While other things in my life have been changing as well, the most noticeable improvement, I think, is my emotional stability. My last suicide attempt was early March and while I’ve had some hard moments since then, I have never since been without hope.

That particular incident in March that I referred to, which I have come to think of as “The Hanging”, was as predictable as it was earth shattering. The predictable part I’m sure you can guess at. The earth shattering parts, well, maybe you can guess at those, too, but they certainly caught me by surprise.

You’ve realized by now, I expect, that I’m quite bad at actually killing myself so I’m going to skip the actual details. One night, a few days after The Hanging, Christine came down into the basement while I was sitting, crying. She told me that my parents were giving me the last of the money I needed for surgery. I looked at her with tears in my eyes and called her a spiteful bitch for lying to me like that. She told me that she wasn’t lying, that she had been on the phone with my parents and that they had said they cared more about me than a few thousand dollars. I still didn’t believe her.

A few days later, I was on the phone with my Mother. Towards the end of the call, I asked her about what Christine had said. She said they didn’t care about the money and wanted me to go get surgery. She said she loved me and both she and my Dad wanted me to be happy.

I felt two things– immense relief and an overwhelming sense of worthlessness, sort of like what I’ve heard of survivor’s guilt. I was going to be able to afford surgery. That last bit of money that was going to take us years and years and years to save up was just being dropped back into my bank account. And then I remembered my friends, some of whom have been without any kind of hope for longer than I’ve been in transition, some of whom have succeeded in killing themselves. What about any of them? Why do I get to hit this goal and some of them don’t and never will? How is that right? If I do this, how am I not just helping to perpetuate a system that is inherently unfair?

One friend of mine said that she figured I had suffered enough. That thought still makes me shudder a bit, as though we all have our dues that we must pay the universe in order to be made whole just so we can live our lives like, well, like normal people. I don’t think that’s what my friend meant– in fact I’m pretty sure she meant the exact opposite, namely that no one deserves to hurt like this, but if no one, than why any of us?

When I talked to Christine about it, she said it was because my parents loved me. But why my parents and not someone else’s? Why mine and not that girl’s parents there? Why did they throw her out of their house when she was 16? Why didn’t mine?

I refuse to believe in destiny. I refuse to believe that it’s anyone’s or anything’s master plan for some people to suffer and some people to obtain salvation. If there is such a thing as salvation, and a hell of which we’re in peril in the first place, that salvation shouldn’t be something that’s awarded based on a randomized drawing. It should be for everyone.

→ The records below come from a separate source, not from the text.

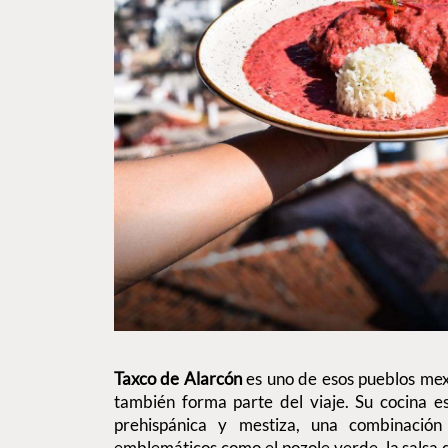
Taxco de Alarcón
es uno de esos pueblos me
también forma parte del viaje. Su cocina es
prehispánica y mestiza, una combinación 
emblemáticos como el pozole verde, la salsa d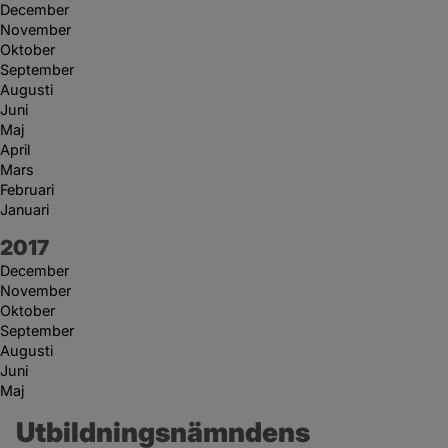
December
November
Oktober
September
Augusti
Juni
Maj
April
Mars
Februari
Januari
År:
2017
December
November
Oktober
September
Augusti
Juni
Maj
Utbildningsnämndens 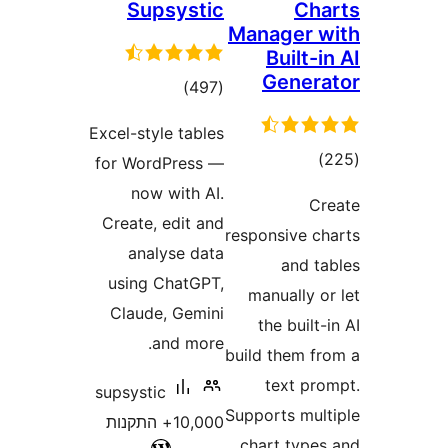
Supsystic
C
Manager
Built
Gene
דרוגים
)
(497
Excel-style tables
וגים
for WordPress —
now with AI.
Create, edit and
responsive 
analyse data
and 
using ChatGPT,
manually
Claude, Gemini
the buil
and more.
build them 
text p
supsystic
Supports mu
10,000+ התקנות
chart typ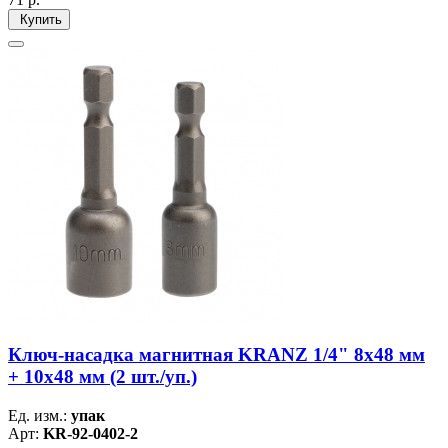
Купить
Ключ-насадка магнитная KRANZ 1/4" 8х48 мм
+ 10х48 мм (2 шт./уп.)
Ед. изм.:
упак
Арт:
KR-92-0402-2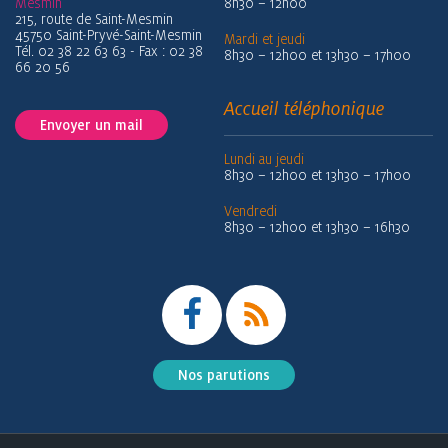
Mesmin
8h30 – 12h00
215, route de Saint-Mesmin
45750 Saint-Pryvé-Saint-Mesmin
Mardi et jeudi
Tél. 02 38 22 63 63 - Fax : 02 38
8h30 – 12h00 et 13h30 – 17h00
66 20 56
Accueil téléphonique
Envoyer un mail
Lundi au jeudi
8h30 – 12h00 et 13h30 – 17h00
Vendredi
8h30 – 12h00 et 13h30 – 16h30
Nos parutions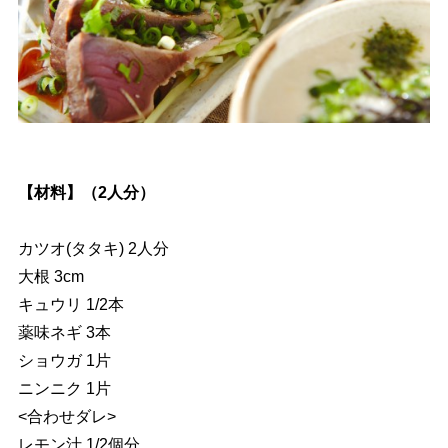
【材料】（2人分）
カツオ(タタキ) 2人分
大根 3cm
キュウリ 1/2本
薬味ネギ 3本
ショウガ 1片
ニンニク 1片
<合わせダレ>
レモン汁 1/2個分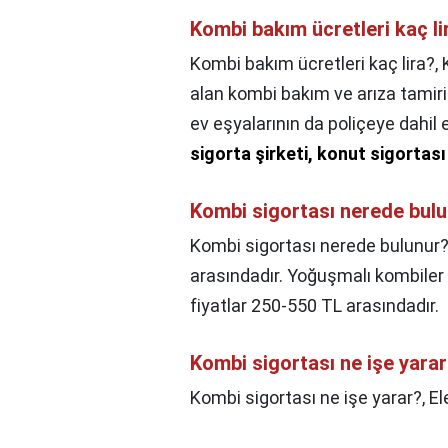
Kombi bakım ücretleri kaç li
Kombi bakım ücretleri kaç lira?,
alan kombi bakım ve arıza tamiri
ev eşyalarının da poliçeye dahil
sigorta şirketi, konut sigorta
Kombi sigortası nerede bul
Kombi sigortası nerede bulunur?
arasındadır. Yoğuşmalı kombiler 
fiyatlar 250-550 TL arasındadır.
Kombi sigortası ne işe yara
Kombi sigortası ne işe yarar?,
El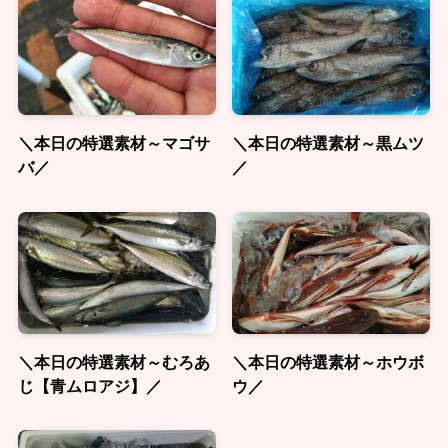
＼本日の特選素材～マゴサ
＼本日の特選素材～黒ムツ
バ／
／
＼本日の特選素材～むろあ
＼本日の特選素材～ホウボ
じ【青ムロアジ】／
ウ／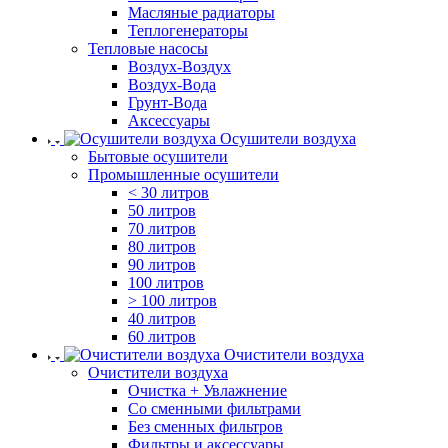
Масляные радиаторы
Теплогенераторы
Тепловые насосы
Воздух-Воздух
Воздух-Вода
Грунт-Вода
Аксессуары
Осушители воздуха
Бытовые осушители
Промышленные осушители
< 30 литров
50 литров
70 литров
80 литров
90 литров
100 литров
> 100 литров
40 литров
60 литров
Очистители воздуха
Очистители воздуха
Очистка + Увлажнение
Cо сменными фильтрами
Без сменных фильтров
Фильтры и аксессуары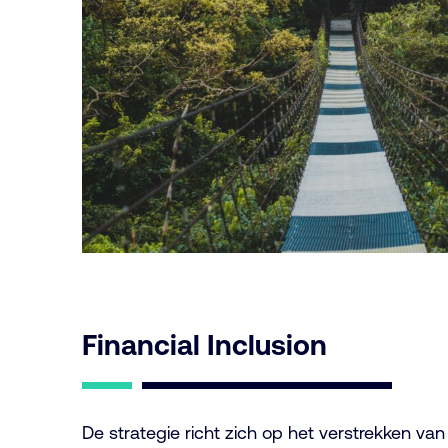
Financial Inclusion
De strategie richt zich op het verstrekken v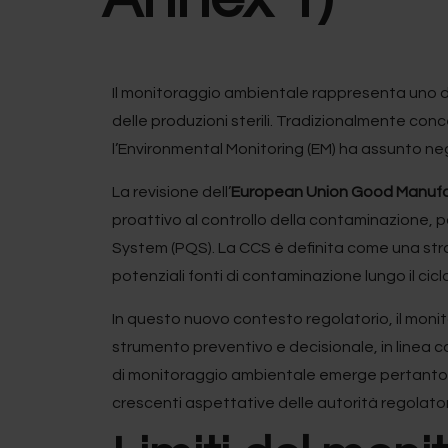
Il monitoraggio ambientale rappresenta uno dei 
delle produzioni sterili. Tradizionalmente con
l’Environmental Monitoring (EM) ha assunto negl
La revisione dell’
European Union Good Manufac
proattivo al controllo della contaminazione,
System (PQS). La CCS è definita come una stra
potenziali fonti di contaminazione lungo il cicl
In questo nuovo contesto regolatorio, il monito
strumento preventivo e decisionale, in linea con
di monitoraggio ambientale emerge pertanto 
crescenti aspettative delle autorità regolator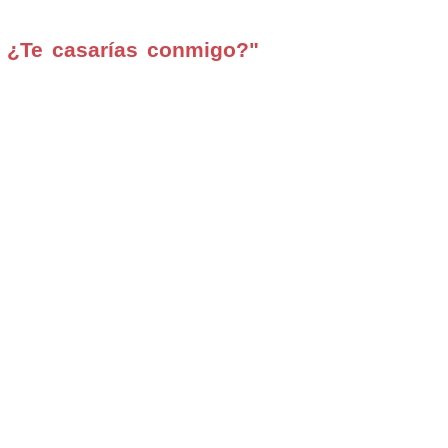
 ¿Te casarías conmigo?"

When I think about this kind of division of happiness, that some people get what they want and others don’t, it reminds me of that parable in St. Luke’s gospel about the beggar and the rich man. I’ve been in Lazarus’ shoes already. And now I feel like the rich man. If there is a God or destiny or karma, what’s going to be expected of me now that I’ve been given the one thing in life that I want the most?

* I realize it’s now nearly the beginning of July. Two months may seem like a long time to sit on this, but well, I’m still trying to parse all of it. This is a very big deal, after all.